Rosovsky listed several University issues he considers of prime interest in the coming year.
"The big task for the Faculty this year is to make budget decisions at the margin," he said. Rosovsky, an economist by training, said he thought the Faculty had done little thinking about the interdependent aspects of the University budget.
"There are some dark clouds on the horizon; the main one is inflation" he said. "If the cost of living continues to increase, that will create enormous problems next year, in '73-74."
He said the financial squeeze is giving the University trouble in keeping up with the inflation. Graduate student support is an area of serious concern, Rosovsky said because of rapidly rising costs. He noted that the price of foreign books, for example, is up 30 per cent since last year because of the dollar's devaluation.
On other University issues, the new dean said he had urged President Bok to name a University-wide committee to deal with calendar reform. Rosovsky said he thought MIT as well as other Harvard faculties should be involved in the calendar discussions, possibley leading to a more compatible semester arrangement.

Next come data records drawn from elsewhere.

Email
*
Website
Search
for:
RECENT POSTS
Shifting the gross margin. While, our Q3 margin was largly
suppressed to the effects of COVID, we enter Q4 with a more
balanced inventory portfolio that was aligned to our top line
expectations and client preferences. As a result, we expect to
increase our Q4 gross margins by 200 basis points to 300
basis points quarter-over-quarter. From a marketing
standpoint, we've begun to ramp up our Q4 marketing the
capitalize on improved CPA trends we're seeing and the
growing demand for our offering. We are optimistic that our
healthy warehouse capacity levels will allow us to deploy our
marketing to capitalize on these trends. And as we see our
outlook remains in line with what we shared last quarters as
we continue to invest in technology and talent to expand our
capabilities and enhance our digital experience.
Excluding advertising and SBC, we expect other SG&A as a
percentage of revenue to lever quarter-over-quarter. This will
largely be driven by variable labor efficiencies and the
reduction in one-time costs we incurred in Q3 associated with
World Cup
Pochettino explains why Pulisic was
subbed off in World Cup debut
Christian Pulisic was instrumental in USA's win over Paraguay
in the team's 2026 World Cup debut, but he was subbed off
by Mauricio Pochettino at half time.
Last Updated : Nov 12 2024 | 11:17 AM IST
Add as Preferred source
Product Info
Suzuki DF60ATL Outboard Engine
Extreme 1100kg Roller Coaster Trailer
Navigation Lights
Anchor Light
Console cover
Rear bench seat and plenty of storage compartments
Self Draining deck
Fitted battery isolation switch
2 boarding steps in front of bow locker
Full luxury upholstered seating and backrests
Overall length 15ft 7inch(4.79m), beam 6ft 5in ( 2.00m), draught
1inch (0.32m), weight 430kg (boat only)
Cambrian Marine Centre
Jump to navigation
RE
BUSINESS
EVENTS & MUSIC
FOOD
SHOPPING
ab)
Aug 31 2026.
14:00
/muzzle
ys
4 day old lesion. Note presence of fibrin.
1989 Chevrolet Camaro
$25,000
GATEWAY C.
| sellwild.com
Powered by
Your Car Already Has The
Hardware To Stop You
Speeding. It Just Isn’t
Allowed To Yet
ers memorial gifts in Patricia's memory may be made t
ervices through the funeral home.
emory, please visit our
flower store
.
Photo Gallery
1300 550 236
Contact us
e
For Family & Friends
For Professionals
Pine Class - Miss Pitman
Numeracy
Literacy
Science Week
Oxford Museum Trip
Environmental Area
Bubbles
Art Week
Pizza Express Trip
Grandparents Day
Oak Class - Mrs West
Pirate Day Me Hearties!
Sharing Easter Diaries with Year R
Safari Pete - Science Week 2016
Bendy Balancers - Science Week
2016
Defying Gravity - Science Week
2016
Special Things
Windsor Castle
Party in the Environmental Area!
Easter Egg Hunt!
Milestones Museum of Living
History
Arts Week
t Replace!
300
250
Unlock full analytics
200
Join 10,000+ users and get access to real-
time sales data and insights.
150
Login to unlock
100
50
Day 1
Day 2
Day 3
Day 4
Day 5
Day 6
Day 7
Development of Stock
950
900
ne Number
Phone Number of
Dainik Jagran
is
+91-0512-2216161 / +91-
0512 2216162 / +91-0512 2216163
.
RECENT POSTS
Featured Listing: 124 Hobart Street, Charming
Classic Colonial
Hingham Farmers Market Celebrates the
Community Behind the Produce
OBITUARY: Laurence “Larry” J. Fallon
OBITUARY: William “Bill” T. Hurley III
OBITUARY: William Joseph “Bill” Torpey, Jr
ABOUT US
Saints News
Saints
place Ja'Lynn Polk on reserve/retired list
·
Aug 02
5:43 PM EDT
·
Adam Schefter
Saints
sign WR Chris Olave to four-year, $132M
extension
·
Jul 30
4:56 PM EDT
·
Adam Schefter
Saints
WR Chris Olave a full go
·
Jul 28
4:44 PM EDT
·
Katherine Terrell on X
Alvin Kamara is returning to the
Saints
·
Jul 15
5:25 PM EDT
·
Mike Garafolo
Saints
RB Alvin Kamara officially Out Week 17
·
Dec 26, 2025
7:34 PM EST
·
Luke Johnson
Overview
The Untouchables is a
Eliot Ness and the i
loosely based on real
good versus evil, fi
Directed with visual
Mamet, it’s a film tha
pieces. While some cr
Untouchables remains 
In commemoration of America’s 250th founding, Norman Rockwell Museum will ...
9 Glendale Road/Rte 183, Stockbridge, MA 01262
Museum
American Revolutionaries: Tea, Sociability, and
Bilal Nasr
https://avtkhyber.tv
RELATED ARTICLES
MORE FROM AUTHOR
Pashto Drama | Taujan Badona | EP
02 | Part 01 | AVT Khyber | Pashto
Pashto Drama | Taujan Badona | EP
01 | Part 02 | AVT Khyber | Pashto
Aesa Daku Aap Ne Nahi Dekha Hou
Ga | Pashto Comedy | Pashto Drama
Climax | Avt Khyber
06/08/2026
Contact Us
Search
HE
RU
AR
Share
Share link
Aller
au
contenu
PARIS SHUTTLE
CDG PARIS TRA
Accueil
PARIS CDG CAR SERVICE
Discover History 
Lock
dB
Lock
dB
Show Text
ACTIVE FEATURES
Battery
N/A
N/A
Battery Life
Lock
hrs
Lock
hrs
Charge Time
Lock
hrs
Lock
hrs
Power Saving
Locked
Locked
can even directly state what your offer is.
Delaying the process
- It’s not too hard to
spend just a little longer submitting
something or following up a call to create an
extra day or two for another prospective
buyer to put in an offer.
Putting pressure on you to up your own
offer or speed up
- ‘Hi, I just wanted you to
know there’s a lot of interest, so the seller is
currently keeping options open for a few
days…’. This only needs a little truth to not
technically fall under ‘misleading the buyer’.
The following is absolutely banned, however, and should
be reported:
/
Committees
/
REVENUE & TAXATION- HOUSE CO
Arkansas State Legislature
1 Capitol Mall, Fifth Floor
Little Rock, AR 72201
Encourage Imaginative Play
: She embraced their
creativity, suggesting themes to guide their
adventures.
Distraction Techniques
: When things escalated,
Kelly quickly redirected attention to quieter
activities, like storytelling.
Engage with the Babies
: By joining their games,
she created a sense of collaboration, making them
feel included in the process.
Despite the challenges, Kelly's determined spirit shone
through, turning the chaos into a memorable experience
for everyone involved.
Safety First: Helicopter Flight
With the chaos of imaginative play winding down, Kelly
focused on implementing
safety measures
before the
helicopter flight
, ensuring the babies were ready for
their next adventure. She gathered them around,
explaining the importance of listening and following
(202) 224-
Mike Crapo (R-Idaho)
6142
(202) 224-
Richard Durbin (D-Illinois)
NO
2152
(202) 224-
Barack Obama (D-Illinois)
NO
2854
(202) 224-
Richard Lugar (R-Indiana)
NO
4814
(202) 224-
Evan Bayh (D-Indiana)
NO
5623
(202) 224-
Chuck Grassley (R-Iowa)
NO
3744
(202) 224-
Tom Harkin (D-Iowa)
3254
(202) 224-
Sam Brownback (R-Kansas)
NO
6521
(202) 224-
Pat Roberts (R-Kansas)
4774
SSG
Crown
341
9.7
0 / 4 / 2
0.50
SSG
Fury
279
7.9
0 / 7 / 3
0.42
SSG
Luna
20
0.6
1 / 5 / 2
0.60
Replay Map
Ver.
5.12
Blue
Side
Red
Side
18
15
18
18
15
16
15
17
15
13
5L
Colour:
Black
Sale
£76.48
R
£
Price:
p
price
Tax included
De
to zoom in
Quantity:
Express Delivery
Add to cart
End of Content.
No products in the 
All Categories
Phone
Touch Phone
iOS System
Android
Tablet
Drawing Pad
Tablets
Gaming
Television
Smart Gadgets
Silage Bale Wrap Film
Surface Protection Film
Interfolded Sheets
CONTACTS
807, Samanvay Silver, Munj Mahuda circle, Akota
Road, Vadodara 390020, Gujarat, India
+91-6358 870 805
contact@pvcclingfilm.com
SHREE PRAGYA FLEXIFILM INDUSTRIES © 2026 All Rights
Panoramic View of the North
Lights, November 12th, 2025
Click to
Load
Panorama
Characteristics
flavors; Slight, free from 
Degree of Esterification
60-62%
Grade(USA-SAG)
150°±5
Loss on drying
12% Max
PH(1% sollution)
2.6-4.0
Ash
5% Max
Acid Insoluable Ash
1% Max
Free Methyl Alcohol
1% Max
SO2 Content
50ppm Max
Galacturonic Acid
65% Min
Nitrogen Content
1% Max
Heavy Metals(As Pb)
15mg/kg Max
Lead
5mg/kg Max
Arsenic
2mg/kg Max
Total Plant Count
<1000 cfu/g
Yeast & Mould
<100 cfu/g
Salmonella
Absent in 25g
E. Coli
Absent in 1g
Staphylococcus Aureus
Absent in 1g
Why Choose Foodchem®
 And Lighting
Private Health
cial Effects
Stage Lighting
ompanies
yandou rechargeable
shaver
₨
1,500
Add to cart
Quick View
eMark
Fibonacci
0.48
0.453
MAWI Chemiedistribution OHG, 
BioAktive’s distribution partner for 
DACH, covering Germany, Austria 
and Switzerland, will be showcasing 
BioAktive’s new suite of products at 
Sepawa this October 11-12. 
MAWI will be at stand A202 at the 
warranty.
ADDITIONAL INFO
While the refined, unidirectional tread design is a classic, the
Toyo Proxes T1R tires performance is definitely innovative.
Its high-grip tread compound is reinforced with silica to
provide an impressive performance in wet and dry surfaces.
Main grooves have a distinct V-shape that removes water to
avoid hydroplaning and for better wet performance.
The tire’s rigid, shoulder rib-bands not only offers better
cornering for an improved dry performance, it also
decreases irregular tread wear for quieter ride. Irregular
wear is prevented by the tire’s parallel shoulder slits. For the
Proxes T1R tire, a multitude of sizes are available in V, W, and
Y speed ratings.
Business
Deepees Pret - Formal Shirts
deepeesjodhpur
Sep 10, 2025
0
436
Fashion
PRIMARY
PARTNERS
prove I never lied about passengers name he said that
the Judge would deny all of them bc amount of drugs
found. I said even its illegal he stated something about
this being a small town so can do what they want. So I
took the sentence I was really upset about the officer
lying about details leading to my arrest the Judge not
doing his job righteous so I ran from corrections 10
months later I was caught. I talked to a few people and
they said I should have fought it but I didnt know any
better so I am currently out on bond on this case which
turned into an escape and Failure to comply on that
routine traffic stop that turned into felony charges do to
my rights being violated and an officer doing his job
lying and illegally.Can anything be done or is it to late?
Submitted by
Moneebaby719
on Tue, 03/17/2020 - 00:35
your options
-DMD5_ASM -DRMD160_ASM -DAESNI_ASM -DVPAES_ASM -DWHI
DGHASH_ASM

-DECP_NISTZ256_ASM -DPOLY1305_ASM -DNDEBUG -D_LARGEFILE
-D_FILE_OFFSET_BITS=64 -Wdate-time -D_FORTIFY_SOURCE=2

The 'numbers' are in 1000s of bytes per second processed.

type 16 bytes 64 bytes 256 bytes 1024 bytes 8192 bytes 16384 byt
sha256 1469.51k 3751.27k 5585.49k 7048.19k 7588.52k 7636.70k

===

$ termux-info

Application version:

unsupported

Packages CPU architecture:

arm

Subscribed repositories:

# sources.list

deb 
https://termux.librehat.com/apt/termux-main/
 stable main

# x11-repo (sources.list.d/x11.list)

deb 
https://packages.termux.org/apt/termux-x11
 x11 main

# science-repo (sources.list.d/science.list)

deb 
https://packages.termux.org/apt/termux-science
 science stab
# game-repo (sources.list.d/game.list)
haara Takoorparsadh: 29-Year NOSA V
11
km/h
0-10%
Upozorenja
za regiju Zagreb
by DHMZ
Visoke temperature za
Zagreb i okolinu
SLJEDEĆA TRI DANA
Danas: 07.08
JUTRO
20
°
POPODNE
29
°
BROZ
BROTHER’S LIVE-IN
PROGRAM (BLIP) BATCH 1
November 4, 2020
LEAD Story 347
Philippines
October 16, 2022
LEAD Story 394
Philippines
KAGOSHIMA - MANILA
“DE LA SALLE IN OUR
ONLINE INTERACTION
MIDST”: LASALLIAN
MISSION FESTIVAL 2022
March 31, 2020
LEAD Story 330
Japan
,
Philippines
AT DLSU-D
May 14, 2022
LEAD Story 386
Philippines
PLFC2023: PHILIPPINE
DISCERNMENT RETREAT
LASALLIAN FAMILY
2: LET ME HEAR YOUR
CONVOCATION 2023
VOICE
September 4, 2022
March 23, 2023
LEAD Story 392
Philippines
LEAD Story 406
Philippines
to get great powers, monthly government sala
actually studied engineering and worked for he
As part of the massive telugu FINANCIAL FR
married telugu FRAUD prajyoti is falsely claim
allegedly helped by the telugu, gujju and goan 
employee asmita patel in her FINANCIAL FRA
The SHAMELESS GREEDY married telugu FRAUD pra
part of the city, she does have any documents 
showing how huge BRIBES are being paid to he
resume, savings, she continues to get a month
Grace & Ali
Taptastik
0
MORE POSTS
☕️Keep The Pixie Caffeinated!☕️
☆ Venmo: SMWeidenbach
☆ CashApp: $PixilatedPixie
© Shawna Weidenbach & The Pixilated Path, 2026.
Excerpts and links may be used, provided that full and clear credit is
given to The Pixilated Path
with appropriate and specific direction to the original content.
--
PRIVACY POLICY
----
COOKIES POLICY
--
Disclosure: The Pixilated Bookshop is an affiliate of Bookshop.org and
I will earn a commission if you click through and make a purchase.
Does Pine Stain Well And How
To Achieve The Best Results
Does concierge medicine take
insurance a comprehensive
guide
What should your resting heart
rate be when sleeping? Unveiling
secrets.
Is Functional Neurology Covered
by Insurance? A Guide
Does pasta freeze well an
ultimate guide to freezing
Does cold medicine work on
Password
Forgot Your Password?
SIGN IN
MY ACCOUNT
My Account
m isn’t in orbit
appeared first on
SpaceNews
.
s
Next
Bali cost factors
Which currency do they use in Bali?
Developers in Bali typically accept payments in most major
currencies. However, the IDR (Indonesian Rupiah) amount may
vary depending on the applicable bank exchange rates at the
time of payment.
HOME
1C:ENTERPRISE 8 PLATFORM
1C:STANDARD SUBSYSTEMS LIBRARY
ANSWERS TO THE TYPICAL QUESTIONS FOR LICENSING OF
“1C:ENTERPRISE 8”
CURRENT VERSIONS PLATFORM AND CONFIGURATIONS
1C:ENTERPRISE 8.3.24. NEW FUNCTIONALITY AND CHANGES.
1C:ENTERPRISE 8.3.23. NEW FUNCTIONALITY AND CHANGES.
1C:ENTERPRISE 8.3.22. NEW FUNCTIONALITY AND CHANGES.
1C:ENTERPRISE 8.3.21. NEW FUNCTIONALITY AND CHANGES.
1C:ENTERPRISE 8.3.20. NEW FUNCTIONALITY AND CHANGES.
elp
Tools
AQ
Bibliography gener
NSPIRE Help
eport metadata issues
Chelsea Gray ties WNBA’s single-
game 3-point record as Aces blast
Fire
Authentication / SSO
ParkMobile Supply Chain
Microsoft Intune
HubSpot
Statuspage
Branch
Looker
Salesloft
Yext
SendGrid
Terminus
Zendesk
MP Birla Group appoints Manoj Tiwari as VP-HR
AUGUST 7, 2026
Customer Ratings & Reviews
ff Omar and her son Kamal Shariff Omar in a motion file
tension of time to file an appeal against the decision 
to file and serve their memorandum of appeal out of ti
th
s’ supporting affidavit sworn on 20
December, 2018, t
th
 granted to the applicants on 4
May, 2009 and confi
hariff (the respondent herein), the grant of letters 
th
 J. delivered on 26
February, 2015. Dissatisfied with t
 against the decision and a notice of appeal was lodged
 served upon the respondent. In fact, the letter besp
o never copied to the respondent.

Rosovsky cited undergraduate teaching as a main area for concentrated effort. He said some "research" professors need to be more motivated to teaching, but disclaimed any real dichotomy between research and teaching professors.
One pathway toward a better University would be more flexibility in faculty assignments, he said, though reallocating professorial appointments between fields is a difficult matter.
Rosovsky said there should be no distinction between the University's treatment of men and women. Commenting on the non-merger-merger agreement between Harvard and Radcliffe which is due to expire in 1974, Rosovsky said he would be very surprised if a new agreement included an increase in the size of the College.